Survey says low-income Californians want more say in health care

June 15, 2011

By Daniel Weintraub

Nearly six in ten low-income Californians say they would be interested
in switching health care providers if they had a choice, according to
a new, independent survey of poor and near-poor state residents.

And if the federal health reform passed last year is implemented as
planned, many of those Californians will get that choice.

That new freedom could reshape the health care landscape in ways large
and small. One thing it would do is force community clinics and health
centers to be more responsive to patient needs, since many of those
patients would have the ability to go elsewhere with federal subsidies
and a state health insurance exchange open for business.

The survey was sponsored by the Blue Shield of California Foundation,
which has worked with clinics and health centers to improve their
operations and their reputations. (The foundation is also a sponsor of
this web site, www.healthycal.org).

“We have an enormous population of Californians who will have the
ability to go shopping for health care for the first time in their
lives,” said Gary Langer, whose firm directed the poll. “They will be
able to reach out and make choices about where they go for care.

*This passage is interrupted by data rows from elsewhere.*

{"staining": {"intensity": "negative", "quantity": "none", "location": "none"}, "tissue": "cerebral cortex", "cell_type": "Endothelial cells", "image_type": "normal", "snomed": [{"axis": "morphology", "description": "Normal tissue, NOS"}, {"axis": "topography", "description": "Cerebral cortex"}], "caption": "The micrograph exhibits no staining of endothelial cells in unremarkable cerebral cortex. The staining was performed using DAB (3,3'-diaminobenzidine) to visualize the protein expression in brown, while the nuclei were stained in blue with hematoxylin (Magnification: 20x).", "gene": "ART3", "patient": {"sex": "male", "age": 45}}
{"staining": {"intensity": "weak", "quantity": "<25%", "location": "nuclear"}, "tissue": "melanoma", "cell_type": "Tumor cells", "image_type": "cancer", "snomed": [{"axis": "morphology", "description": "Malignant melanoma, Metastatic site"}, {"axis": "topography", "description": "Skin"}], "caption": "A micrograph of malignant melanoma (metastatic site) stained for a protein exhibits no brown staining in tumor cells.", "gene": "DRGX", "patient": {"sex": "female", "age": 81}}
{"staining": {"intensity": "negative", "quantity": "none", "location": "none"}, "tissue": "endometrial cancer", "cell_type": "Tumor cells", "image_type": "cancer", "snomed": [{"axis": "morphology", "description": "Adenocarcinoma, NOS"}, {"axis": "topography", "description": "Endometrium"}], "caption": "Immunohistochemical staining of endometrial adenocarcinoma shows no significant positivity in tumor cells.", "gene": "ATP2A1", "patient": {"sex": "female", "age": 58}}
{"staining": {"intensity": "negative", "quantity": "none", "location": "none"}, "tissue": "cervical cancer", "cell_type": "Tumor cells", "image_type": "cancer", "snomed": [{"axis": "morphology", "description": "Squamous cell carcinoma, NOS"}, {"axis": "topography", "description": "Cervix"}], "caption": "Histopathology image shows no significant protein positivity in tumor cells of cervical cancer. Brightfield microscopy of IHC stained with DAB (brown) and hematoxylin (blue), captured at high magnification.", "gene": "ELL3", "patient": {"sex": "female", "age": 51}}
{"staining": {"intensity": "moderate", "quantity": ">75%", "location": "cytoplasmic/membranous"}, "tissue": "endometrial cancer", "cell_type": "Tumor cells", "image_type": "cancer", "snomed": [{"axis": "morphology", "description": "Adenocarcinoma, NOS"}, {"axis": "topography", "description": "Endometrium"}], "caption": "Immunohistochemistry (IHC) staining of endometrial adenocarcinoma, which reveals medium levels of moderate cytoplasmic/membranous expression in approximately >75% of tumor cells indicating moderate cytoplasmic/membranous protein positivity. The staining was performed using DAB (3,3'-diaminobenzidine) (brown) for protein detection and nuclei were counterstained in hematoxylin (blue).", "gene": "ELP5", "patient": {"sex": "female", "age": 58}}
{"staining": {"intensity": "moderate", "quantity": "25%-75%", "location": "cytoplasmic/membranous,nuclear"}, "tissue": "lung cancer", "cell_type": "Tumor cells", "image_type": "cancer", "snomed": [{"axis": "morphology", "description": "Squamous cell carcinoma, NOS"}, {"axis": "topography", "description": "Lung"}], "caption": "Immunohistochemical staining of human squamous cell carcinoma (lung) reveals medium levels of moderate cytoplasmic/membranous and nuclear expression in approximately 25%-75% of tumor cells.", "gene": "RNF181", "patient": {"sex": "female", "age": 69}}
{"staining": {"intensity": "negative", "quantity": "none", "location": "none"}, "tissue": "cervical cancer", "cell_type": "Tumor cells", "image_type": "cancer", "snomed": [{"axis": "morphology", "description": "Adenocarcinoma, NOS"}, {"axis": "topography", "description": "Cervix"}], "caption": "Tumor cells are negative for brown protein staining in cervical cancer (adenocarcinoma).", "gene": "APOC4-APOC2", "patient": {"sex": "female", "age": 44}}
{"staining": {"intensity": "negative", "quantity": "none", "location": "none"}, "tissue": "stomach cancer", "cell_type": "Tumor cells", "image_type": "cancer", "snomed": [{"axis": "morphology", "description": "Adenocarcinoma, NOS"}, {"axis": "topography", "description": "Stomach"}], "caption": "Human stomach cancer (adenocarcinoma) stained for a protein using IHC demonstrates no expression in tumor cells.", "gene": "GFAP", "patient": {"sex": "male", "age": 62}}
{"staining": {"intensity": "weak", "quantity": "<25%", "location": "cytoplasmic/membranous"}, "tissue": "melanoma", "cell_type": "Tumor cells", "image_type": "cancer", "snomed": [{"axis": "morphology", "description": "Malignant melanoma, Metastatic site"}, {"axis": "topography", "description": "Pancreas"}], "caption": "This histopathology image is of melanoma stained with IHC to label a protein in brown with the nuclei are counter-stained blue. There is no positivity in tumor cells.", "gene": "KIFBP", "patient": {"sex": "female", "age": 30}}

“That creates a whole new world of risk and opportunity for the
organizations currently focused on providing care for these people.
Much of that care has been focused on what the funders and the
organizers think needs to be done, rather than on what the patients
want to have done.”

The survey questioned 1,005 Californians aged 19 to 64 with incomes
below 200 percent of the federal poverty level, or about $45,000 for a
family of four.

Among the findings:

–About four in ten say they currently have no choice in where they go
for health care. About 44 percent use a community clinic or health
center, about 30 percent go to private doctors and 1 in 10 use the
Kaiser health care system. One in ten also said they simply rely on
emergency rooms for their care.

–Low-income Californians are less healthy than state residents in
general. One in three say they are disabled or chronically ill, and
just one-third say health is excellent or good. Yet this group is no
more likely than other Californians to get medical care. This means
many may do so once they are given greater access to care under the
new federal law.

–58 percent said they would be interested in changing health
facilities if given the chance. Among community clinic patients, this
rises to 73 percent.

–The most powerful driver leading people to want to change is the
lack of a personal doctor. Among those who don’t have their own
physician, 86 percent say they would be interested in going elsewhere.

–Looked at another way, about one third say having their own doctor
is the most important thing about their health care provider. About
the same number mentioned cost as the number one driver that would
influence their choice, if they had one.

–The five factors found to predict a patient’s satisfaction with
their facility were the courteousness of staff, patient involvement in
medical decisions, the cleanliness of the facility, the amount of time
the doctors spend with the patient and having a highly regarded
personal doctor.

Peter Long, president and CEO of the foundation, said the findings
should be a wake-up call for California’s clinics, because while many
clinic patients are satisfied with their care, a large number say they
would go elsewhere if they could.

Long said clinics and health centers, to compete in the new world of
health care, are going to have to be more responsive to their patients
by providing a regular doctor, accepting appointments instead of only
walk-ins, and having clean, well-run facilities.

The good news, Long said, is that the clinics have “plenty of time” to
make those changes before the law takes effect in 2014.

“I think these findings will drive transformation as much as anything
we’re doing,” Long said.

Carmela Castellano-Garcia, president and CEO of the California
Primary Care Association, said most clinics and health centers are
already making the kind of changes that the patients in this survey
said they want. She noted that a large majority of the respondents
said they found clinic care to “good,” “very good” or “excellent.”

‘We’re moving in the right direction,” she said.